Lucia nahm ein Päckchen aus ihrem Rucksack und reichte es Sven. „Kannst du das bitte aufblasen?“
Sven runzelte die Stirn. „Was ist das?“
„Ein Kissen“, erklärte Lucia, „das nutzen wir als Schwimmboje, damit ihr euch zwischendurch festhalten könnt, um euch auszuruhen. Der Kraterrand ist ein wenig weich und brüchig. Daher kostet es viel Kraft ihn wieder zu verlassen, wenn man erst einmal drin ist.“
„Danke für die Information. Das hatte ich gar nicht bedacht, als ich hier reingesprungen bin“, bemerkte Herr Köhler.
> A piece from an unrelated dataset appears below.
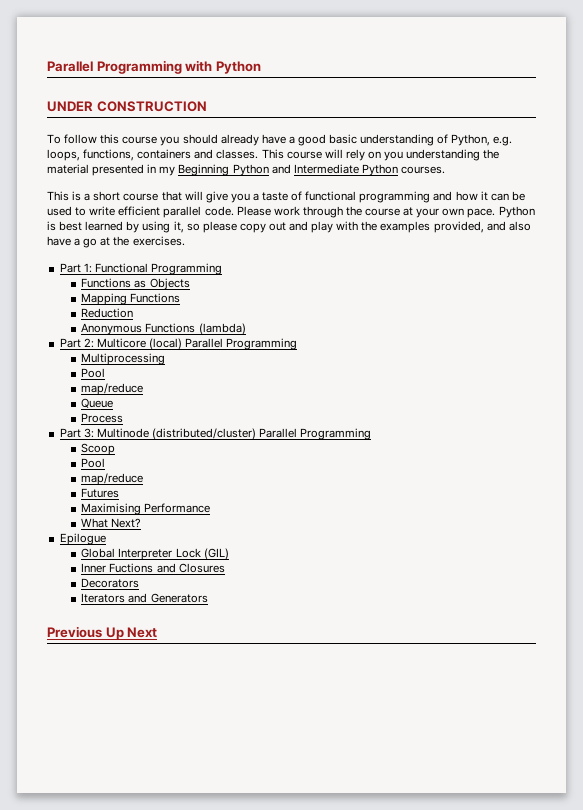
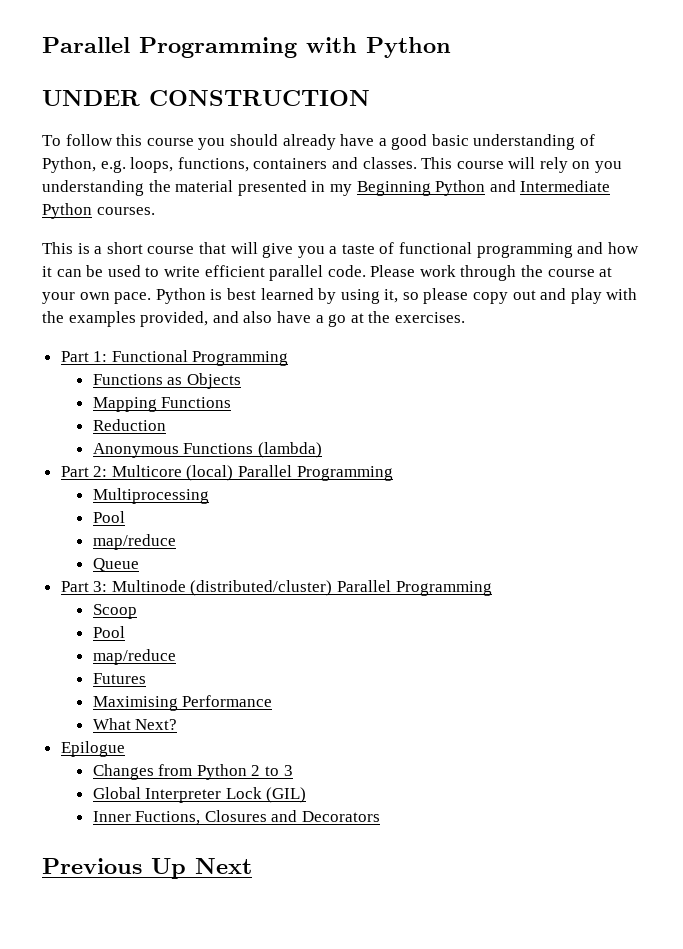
[81,413,124,423] // Process -> (139, 565) none
(106, 539) none -> [92,764,293,780] // Changes from Python 2 to 3
[109,563,225,573] [81,578,140,588] [81,593,208,603] Fuctions and Closures // Decorators // Iterators and Generators -> [135,810,381,825] Fuctions, Closures and Decorators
Er schwamm einige Male am Kraterrand entlang, um sich von Lucias Worten selbst zu überzeugen. Der sandige Kraterrand war tatsächlich brüchig. Herr Köhler war froh, in diesem Moment nicht alleine zu sein. Was wäre geschehen, wenn er nicht mehr rausgekommen wäre und ihn die Kräfte verlassen hätten?
Sven blies das Kissen auf und warf es ins Wasser. Erst einmal musste er sich ausruhen, da ihm vom Aufblasen schwindelig geworden war.
Danach zogen sich Sarah, Lucia und Sven aus und standen in Badesachen da.
Verblüfft sah Herr Köhler die Kinder an. „Ihr wolltet ohne Erlaubnis eurer Eltern im Vulkankrater baden gehen?“
„Keine Sorge. Ich will nicht angeben, aber wenn ich dabei bin, wird nichts passieren. Meine Eltern wissen davon und erlauben mir alles. Sie kennen mich uns wissen, ich würde kein Risiko eingehen“, versicherte Lucia und kramte eine rot schimmernde Meerjungfrauenflosse aus dem Rucksack.
Hey, die ist aber sehr schön. Die gefällt mir“, war Sarah fasziniert und konnte nicht widerstehen, den dünnen Stoff der Flosse anzufassen.
Auch Sven fasste die Meerjungfrauenflosse an. „Sie ist so glatt und weich und leuchtet so schön.“
„Danke“, sagte Lucia stolz.
„Ja, das hat was“, schloss sich Herr Köhler seinem Sohn und seiner Tochter an, „wie schwimmt es sich in so einem Ding?“
„Sehr gut“, antwortete Lucia, „man kommt besser vorwärts und kann sich überhaupt viel besser im Wasser bewegen.“
Sie setzte sich auf den Kraterrand des Vulkans, schlüpfte in die Flosse und glitt ins Wasser. Sven und Sarah sprangen jauchzend hinterher.
„Seid vorsichtig“, bat Herr Köhler besorgt.
Er überreichte Lucia die Dose für die Gesteinsproben. Kopfüber tauchte sie unter und schlug dabei mit der Schwanzflosse auf die Wasseroberfläche. Sarah und Sven versuchten, ihr zu folgen und tauchten in die Tiefe. Nach vier Metern kam Sven nicht mehr weiter. Der Wasserdruck war zu groß und es kostete zu viel Kraft, dagegen anzukämpfen. Sarah kam etwa fünf Meter weit, dann musste sie ebenfalls aufgeben. Lucia tauchte etwa zehn Meter tief bis zum Grund des Vulkans.